When surface roughness was evaluated, VITTRA and Z350 showed the best performance in all acid solutions tested, with low roughness variations. These results could also be associated with VITTRA and Z350 composition, discussed above for microhardness evaluation. Both resins showed more resistance for degradation because of the presence of monomer diluents. TEGDMA and UDMA dymetacrilates can guarantee high percentage of polymerization that contribute for more condensed polymeric matrix and, consequently, contribute for a resistant smooth surface [2931]. On the other hand, dymetacrilate monomers are very soluble [29, 32] and in high percentage in the composition can affect properties as hardness that could be noted in this study with Z350. In this case, VITTRA showed advantage because of the presence of nanoparticles of silica and zirconia that contributed for more resistance to chemical challenge.

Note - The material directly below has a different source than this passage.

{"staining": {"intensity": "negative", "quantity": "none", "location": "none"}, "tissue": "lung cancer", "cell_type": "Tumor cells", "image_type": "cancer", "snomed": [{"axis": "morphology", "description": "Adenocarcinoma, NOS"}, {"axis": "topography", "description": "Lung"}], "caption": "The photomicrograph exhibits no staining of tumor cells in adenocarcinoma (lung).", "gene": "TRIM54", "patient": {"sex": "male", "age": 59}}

It is important to note that all experiments in this study were accomplished in vitro, and although rigorous protocols have been followed, some limitations to simulate oral cavity environmental challenges still could be present. Nevertheless, important results were found about VITTRA about chemical degradation resistance. The fact that VITTRA has an advantageous polymerization system with combination of different photoinitiators [16] could be interfered in high performance of polymeric matrix formation that contributed for good results after degradation. Another point that could be considered is about VITTRA composition, with high percentage of chemical elements than other tested resins, as carbon, silica, and aluminum that could be reinforced by the VITTRA performance [22].

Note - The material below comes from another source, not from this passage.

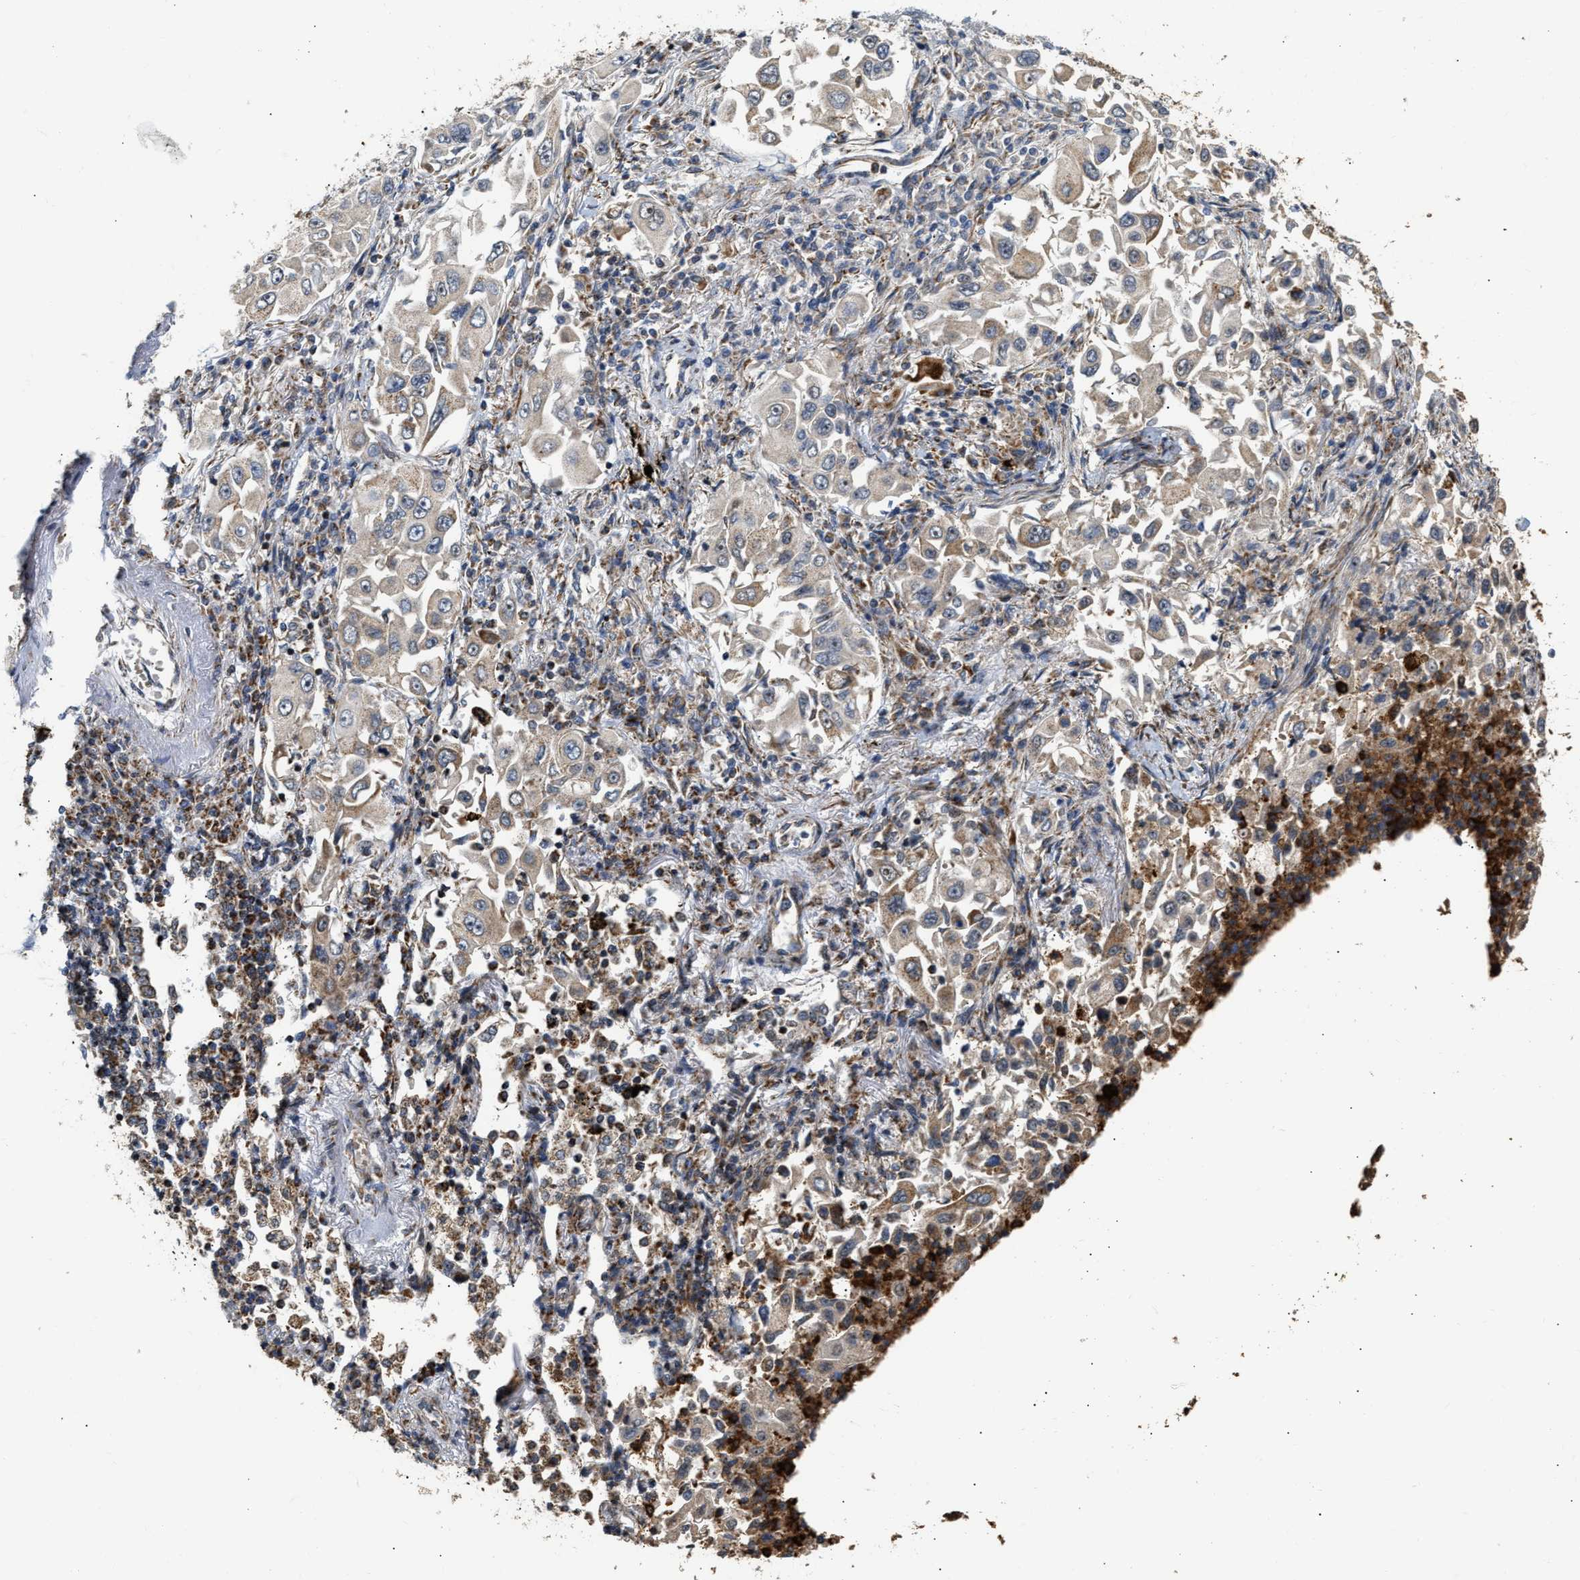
{"staining": {"intensity": "weak", "quantity": "<25%", "location": "cytoplasmic/membranous"}, "tissue": "lung cancer", "cell_type": "Tumor cells", "image_type": "cancer", "snomed": [{"axis": "morphology", "description": "Adenocarcinoma, NOS"}, {"axis": "topography", "description": "Lung"}], "caption": "Immunohistochemical staining of human lung cancer shows no significant expression in tumor cells.", "gene": "DEPTOR", "patient": {"sex": "male", "age": 84}}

So, in front of the data obtained in this study, VITTRA could be considered the material that showed the best results for chemical degradation. If a rank, in this study, would be made for resin materials’ resistance after chemical challenge, the followed suggestion could be considered: VITTRA > Z350 > BULK > BIO > HRI. Clinical studies could be performed to complement the data obtained concerning chemical resistance from composite resins investigated in this study.

5. Conclusions

According to the tests evaluated in this study, the formulations of restorative resin materials influenced surface degradation after immersion in different chemical solutions for 180 days. For microhardness, the challenge in water caused less degradation for all materials, and alcohol was considered the worst solution, mainly for Z350 and HRI. For superficial roughness, water also was considered the solution that caused less degradation for all materials, and Z350 and VITTRA were the materials that showed less degradation in alcohol and citric and phosphoric acid solutions.

Data Availability

The data used to support the findings of this study are available from the corresponding author upon request.

Conflicts of Interest

The authors declare no conflicts of interest.

Authors’ Contributions

OG conceptualized the study, performed investigation, formulated the methodology, and performed visualization. LTI conceptualized the study, wrote the original draft of the manuscript; and reviewed and edited the manuscript. JCF conceptualized the study, performed investigation, and acquired funding. AHMG conceptualized the study, performed visualization, and was responsible for software. RDG conceptualized the study, performed visualization, and obtained resources. MBL conceptualized the study, formulated the methodology, and was responsible for software. SBB conceptualized the study, formulated the methodology, wrote the original draft of the manuscript, supervised the work, and performed project administration.

Acknowledgments

This study was financed in part by the Coordenação de Aperfeiçoamento de Pessoal de Nível Superior-Brazil (CAPES), Finance CODE 001.